Penelitian yang dilakukan di Universitas Scranton, Pennsylvania menunjukkan bahwa sebatang cokelat mengandung polifenol setara dengan 5 penyajian buah dan sayur. Polifenol adalah salah satu antioksidan yang baik untuk melancarkan sirkulasi darah dan meningkatkan kesehatan jantung. Namun, belum ada penelitian lanjut jangka panjang terkait hal ini.
source: http://s3.amazonaws.com/healthyoil/chocolate-and-heart-health.html

Cokelat Mengandung Banyak Kafein

Jumlah kafein yang terkandung dalam 100 gram cokelat hanya sebanyak 7 miligram. Jumlah ini hampir sama dengan kandungan kafein pada secangkir kopi dekafeinasi.

Cokelat Menyebabkan Jerawat?

Penelitian selama 30 tahun terakhir tidak berhasil membuktikan bahwa cokelat berhubungan dengan kemunculan jerawat. Penelitian yang dilakukan di Sekolah Kedokteran Universitas Pennsylvenia (1969) pada 65 orang yang terjangkit jerawat, menunjukkan bahwa tidak ada penambahan jumlah jarawat pada orang yang mengonsumsi cokelat selama 4 minggu.

Cokelat Menyebabkan Migrain?

Cokelat seringkali dianggap sebagai penyebab migrain. Penelitian yang dilakukan oleh Universitas Pittsburgh dan Sekolah Kedokteran Universitas Washington pada 63 responden menunjukkan bahwa cokelat tidak terbukti menjadi penyebab munculnya migrain.

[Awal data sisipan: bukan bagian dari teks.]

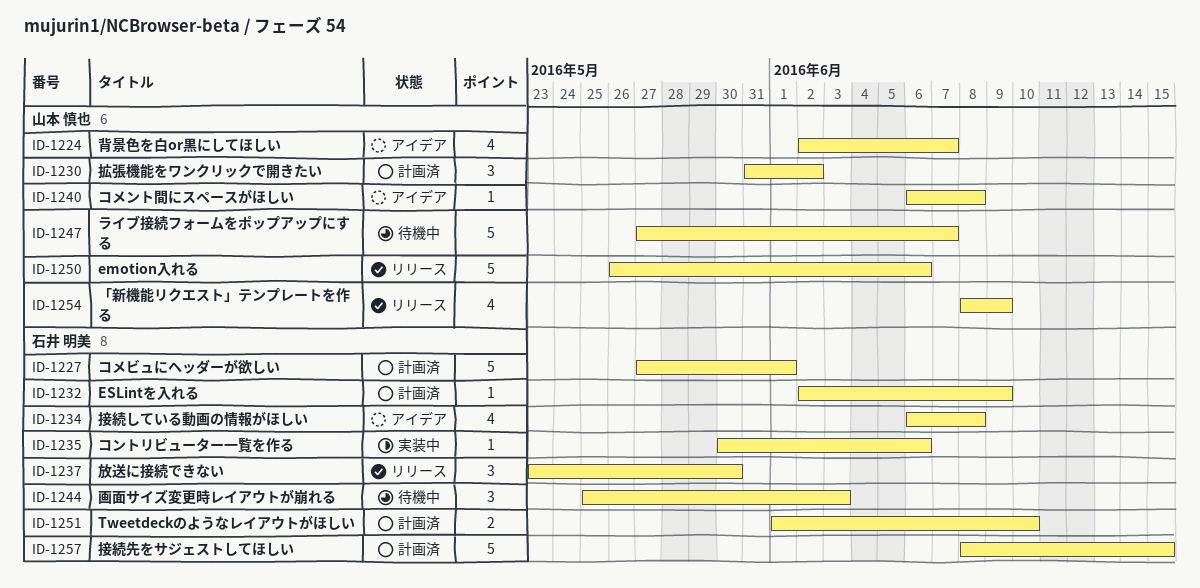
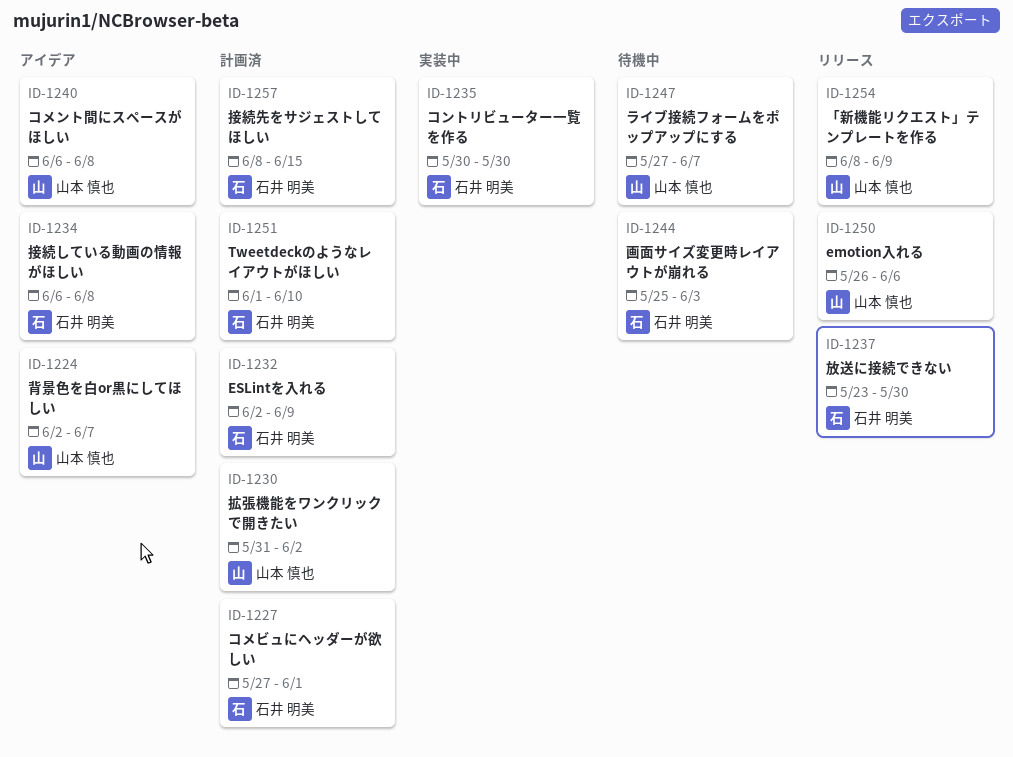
ID-1235, due: Jun 6 -> May 30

Cokelat Mampu Menurunkan Stres

Gangguan emosional atau stres dapat memicu produksi hormon kortisol berlebih pada tubuh. Akibatnya, hormon ini akan masuk ke aliran darah dan mengganggu proses metabolisme tubuh. Penelitian Swiss pada orang yang sedang dilanda rasa khawatir yang mengonsumsi 150 gram dark cokelat setiap harinya selama 2 minggu, menunjukkan bahwa hormon stres mereka mengalami penurunan signifikan. Efek metabolik yang ditimbulkan dari stres juga berkurang. Jadi ketika kamu merasa cemas atau tertekan, konsumsilah dark cokelat untuk mengurangi stresmu.
source: http://www.healthworks.my/dark-chocolate-benefits/

Cokelat Mampu Melindungimu dari Efek Buruk Sinar Matahari

Dark chocolate mengandung flavonol, antioksidan yang dapat menangkal radikal bebas dari sinar ultraviolet matahari. Sinar ultraviolet matahari mampu merusak kulit dan juga mengiritasinya. Penelitian di London menunjukkan bahwa responden yang mengonsumsi cokelat kaya kandungan flavanol memerlukan waktu yang lebih lama pada kulit mereka untuk menunjukkan tanda sunburn seperti efek kemerahan. Namun bukan berrati kamu hanya mengandalkan dari cokelat, ya. Kamu tetap harus memakai tabir surya, loh. Karena mampu menangkal efek sinar UV, secara tidak langsung cokelat juga dapat mencegah tanda penuaan dini seperti munculnya garis halus dan kerutan-kerutan.
source: http://www.makeupandbeauty.in/tips/skin-care-tips/chocolate-face-masks-at-home/

Cokelat Mampu Meningkatkan Kinerja Otak

Tak hanya mampu menurunkan stres, cokelat juga mampu meningkatkan kinerja otak. Flavonol yang terkandung dalam cokelat dapat memaksimalkan aliran darah ke bagian penting dari otak selama 2 hingga 3 jam. Hal ini akan meningkatkan performa dan kewaspadaan dalam jangka pendek. Flavonol juga dianggap mampu menurunkan kepikunan pada orang usia lanjut.